Tressie McMillan Cottom has been one of my favorite sociologists for a long time, and her mini-lecture on inequality and AI in education demonstrates why:
In her qualitative study reported in Lower Education, she argued that for-profit colleges were so attractive to low-income students (and in the end, so predatory) because of the widespread belief in the "access doctrine" – that the solution to poverty is more education to acquire skills (increasingly in technology) that will enable students from low-income communities to finally catch up with others. When the inequalities that shaped their lives meant that many students couldn't quit jobs or hand off family responsibilities, for-profit colleges promised them flexible programs to attain those "skills" in exchange for high tuition. The advice to "learn to code" sent so many students back to school with dreams of abundant jobs and generous salaries.
And now, Big Tech is promising great things with AI, and colleges are investing a lot in studying how AI can be integrated into the curriculum and the broader work of the university and how campuses can prepare students to be hired in new AI fields.
Her key point:
In the U.S., policy makers believe that people experiencing economic insecurity need "skills not supports" and so invest relatively little (compared to other western nations) in adequately funding schools, community libraries, affordable access to public colleges, income supports, health care, or stable access to adequate food and housing.
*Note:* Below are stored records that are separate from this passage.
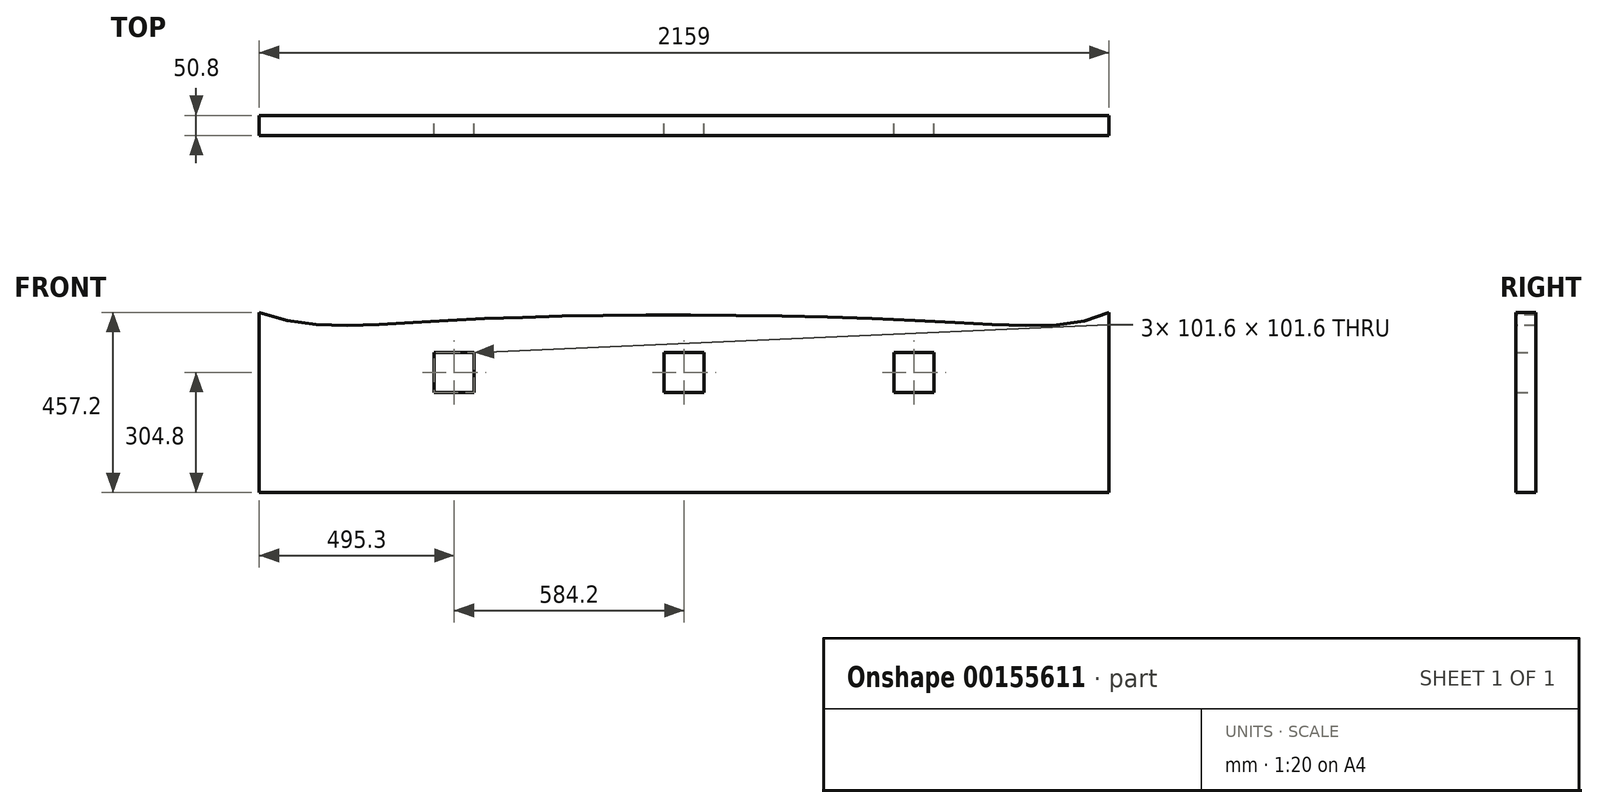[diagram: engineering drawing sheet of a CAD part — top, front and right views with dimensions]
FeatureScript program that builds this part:
annotation { "Feature Type Name" : "Feature", "Feature Type Description" : "" }
export const myFeature = defineFeature(function(context is Context, id is Id, definition is map)
    precondition{}
    {
        {
            var Q0;
            Q0=qCreatedBy(makeId("Front.planeOp"),FACE);
            var sketch = newSketch(context, id + "F0", { "sketchPlane" : qUnion([Q0])});
            skLineSegment(sketch, "E0.bottom", {"start": v(-1079.5, 228.6) * mm, "end": v(1079.5, 228.6) * mm});
            skLineSegment(sketch, "E0.top", {"start": v(-1079.5, -228.6) * mm, "end": v(1079.5, -228.6) * mm});
            skLineSegment(sketch, "E0.left", {"start": v(-1079.5, 228.6) * mm, "end": v(-1079.5, -228.6) * mm});
            skLineSegment(sketch, "E0.right", {"start": v(1079.5, 228.6) * mm, "end": v(1079.5, -228.6) * mm});
            skPoint(sketch, "E0.middle", {"position": v(0, 0) * mm});
            skLineSegment(sketch, "E1.bottom", {"start": v(-1079.5, -228.6) * mm, "end": v(-876.3, -228.6) * mm});
            skLineSegment(sketch, "E1.top", {"start": v(-1079.5, -736.6) * mm, "end": v(-876.3, -736.6) * mm});
            skLineSegment(sketch, "E1.left", {"start": v(-1079.5, -228.6) * mm, "end": v(-1079.5, -736.6) * mm});
            skLineSegment(sketch, "E1.right", {"start": v(-876.3, -228.6) * mm, "end": v(-876.3, -736.6) * mm});
            skLineSegment(sketch, "E2.bottom", {"start": v(1079.5, -228.6) * mm, "end": v(876.3, -228.6) * mm});
            skLineSegment(sketch, "E2.top", {"start": v(1079.5, -736.6) * mm, "end": v(876.3, -736.6) * mm});
            skLineSegment(sketch, "E2.left", {"start": v(1079.5, -228.6) * mm, "end": v(1079.5, -736.6) * mm});
            skLineSegment(sketch, "E2.right", {"start": v(876.3, -228.6) * mm, "end": v(876.3, -736.6) * mm});
            skLineSegment(sketch, "E3.bottom", {"start": v(-533.4, 25.4) * mm, "end": v(-635, 25.4) * mm});
            skLineSegment(sketch, "E3.top", {"start": v(-533.4, 127) * mm, "end": v(-635, 127) * mm});
            skLineSegment(sketch, "E3.left", {"start": v(-533.4, 25.4) * mm, "end": v(-533.4, 127) * mm});
            skLineSegment(sketch, "E3.right", {"start": v(-635, 25.4) * mm, "end": v(-635, 127) * mm});
            skPoint(sketch, "E3.middle", {"position": v(-584.2, 76.2) * mm});
            skLineSegment(sketch, "E4.bottom", {"start": v(-50.8, 127) * mm, "end": v(50.8, 127) * mm});
            skLineSegment(sketch, "E4.top", {"start": v(-50.8, 25.4) * mm, "end": v(50.8, 25.4) * mm});
            skLineSegment(sketch, "E4.left", {"start": v(-50.8, 127) * mm, "end": v(-50.8, 25.4) * mm});
            skLineSegment(sketch, "E4.right", {"start": v(50.8, 127) * mm, "end": v(50.8, 25.4) * mm});
            skPoint(sketch, "E4.middle", {"position": v(0, 76.2) * mm});
            skLineSegment(sketch, "E5.bottom", {"start": v(635, 127) * mm, "end": v(533.4, 127) * mm});
            skLineSegment(sketch, "E5.top", {"start": v(635, 25.4) * mm, "end": v(533.4, 25.4) * mm});
            skLineSegment(sketch, "E5.left", {"start": v(635, 127) * mm, "end": v(635, 25.4) * mm});
            skLineSegment(sketch, "E5.right", {"start": v(533.4, 127) * mm, "end": v(533.4, 25.4) * mm});
            skPoint(sketch, "E5.middle", {"position": v(584.2, 76.2) * mm});
            skLineSegment(sketch, "E6.bottom", {"start": v(-1003.3, -381) * mm, "end": v(-952.5, -381) * mm});
            skLineSegment(sketch, "E6.top", {"start": v(-1003.3, -533.4) * mm, "end": v(-952.5, -533.4) * mm});
            skLineSegment(sketch, "E6.left", {"start": v(-1003.3, -381) * mm, "end": v(-1003.3, -533.4) * mm});
            skLineSegment(sketch, "E6.right", {"start": v(-952.5, -381) * mm, "end": v(-952.5, -533.4) * mm});
            skPoint(sketch, "E6.middle", {"position": v(-977.9, -457.2) * mm});
            skLineSegment(sketch, "E7.bottom", {"start": v(952.5, -381) * mm, "end": v(1003.3, -381) * mm});
            skLineSegment(sketch, "E7.top", {"start": v(952.5, -533.4) * mm, "end": v(1003.3, -533.4) * mm});
            skLineSegment(sketch, "E7.left", {"start": v(952.5, -381) * mm, "end": v(952.5, -533.4) * mm});
            skLineSegment(sketch, "E7.right", {"start": v(1003.3, -381) * mm, "end": v(1003.3, -533.4) * mm});
            skPoint(sketch, "E7.middle", {"position": v(977.9, -457.2) * mm});
            skFitSpline(sketch, "E8", {"points": [v(-1079.5, 228.6) * mm, v(-698.5, 203.2) * mm, v(-88.9, 222.25) * mm, v(698.5, 203.2) * mm, v(1079.5, 228.6) * mm], "startDerivative": vector(1569.68, -624.79) * mm, "endDerivative": vector(1366.3, 636.56) * mm});
            skSolve(sketch);
        }
        {
            var Q0;
            Q0=makeQuery(id+"F0.imprint","IMPRINT",FACE,{"disambiguationData":[TD([[makeQuery(id+"F0.imprint","IMPRINT",EDGE,{"derivedFrom":sQuery(id+"F0.wireOp",EDGE,"E1.bottom")}),-1.0]])]});
            var Q1;
            Q1=makeQuery(id+"F0.imprint","IMPRINT",FACE,{"disambiguationData":[TD([[makeQuery(id+"F0.imprint","IMPRINT",EDGE,{"derivedFrom":sQuery(id+"F0.wireOp",EDGE,"E2.bottom")}),1.0]])]});
            var Q2;
            Q2=makeQuery(id+"F0.imprint","IMPRINT",FACE,{"disambiguationData":[TD([[makeQuery(id+"F0.imprint","IMPRINT",EDGE,{"derivedFrom":sQuery(id+"F0.wireOp",EDGE,"E0.top")}),1.0]])]});
            extrude(context, id + "F1", {"entities" : qUnion([Q0, Q1, Q2]), "depth" : 50.8 * mm});
        }
    });
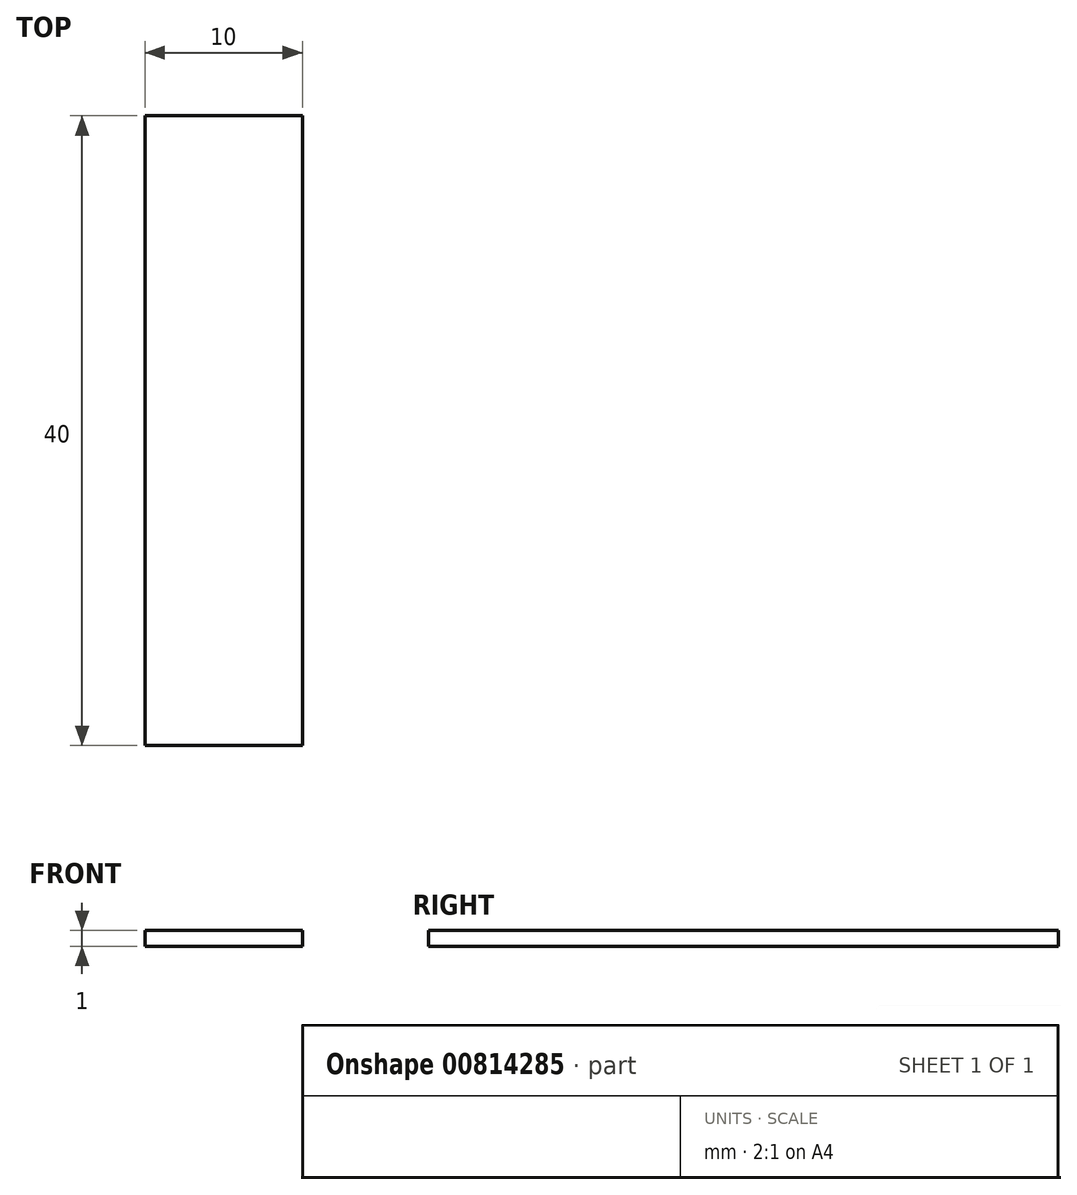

Instead, if individual students invest their personal resources in acquiring what they're assured are highly marketable skills, they themselves will level playing fields.
She argues that colleges are now jumping into AI not because they are striving to better serve students and do research but because funders and policy makers are enamored with the next shiny tech tool and colleges cannot risk losing the support of either. Those in power will again be spared the costs of public investment in "supports" needed for more equitable opportunity. They'll rely instead on colleges to prepare their next generation of workers, at students' own expense. "Follow the money" she says, to understand why economically insecure people too rarely benefit from the new innovative academic fields that colleges develop in response to shifting employer demands.
Students chasing credentials via for-profit colleges wound up deeply in debt and without jobs, graduates of new "learn to code" courses in community colleges are facing shrinking jobs markets as AI is now writing basic code in many companies, and colleges are cutting humanities and liberal arts programs – the heart of being educated, not merely skilled – while trying to keep up with the ever-shifting STEM fields that donors and policy makers expect.
So many campuses build their work with first-generation students around this same "access doctrine": First generation supports are almost always separate from broader campus equity work that acknowledges structural inequality beyond campus; the goal instead is to prepare students for a fair and open job market while they're in college. The playing field is presumed to be leveled once poor and working-class students catch up with their peers through supportive tutoring and mentoring.
Yet so many poor and working-class students never get to or never finish college, their high school math and science courses often leave them unqualified for admission to competitive STEM degrees, they often graduate deeply in debt, and hiring decisions in the most competitive fields have never been only about formal credentials but also about "fit".
In other western nations, social supports help to equalize pathways to the credentials that lead to stable employment and living wages. In the U.S., poor and working-class college students are encouraged to instead invest their own (unequal) resources in acquiring more skills to compete in an ever-shifting economy.
And McMillan Cottom can succinctly speak to all of this with humor and grace after teaching a late class.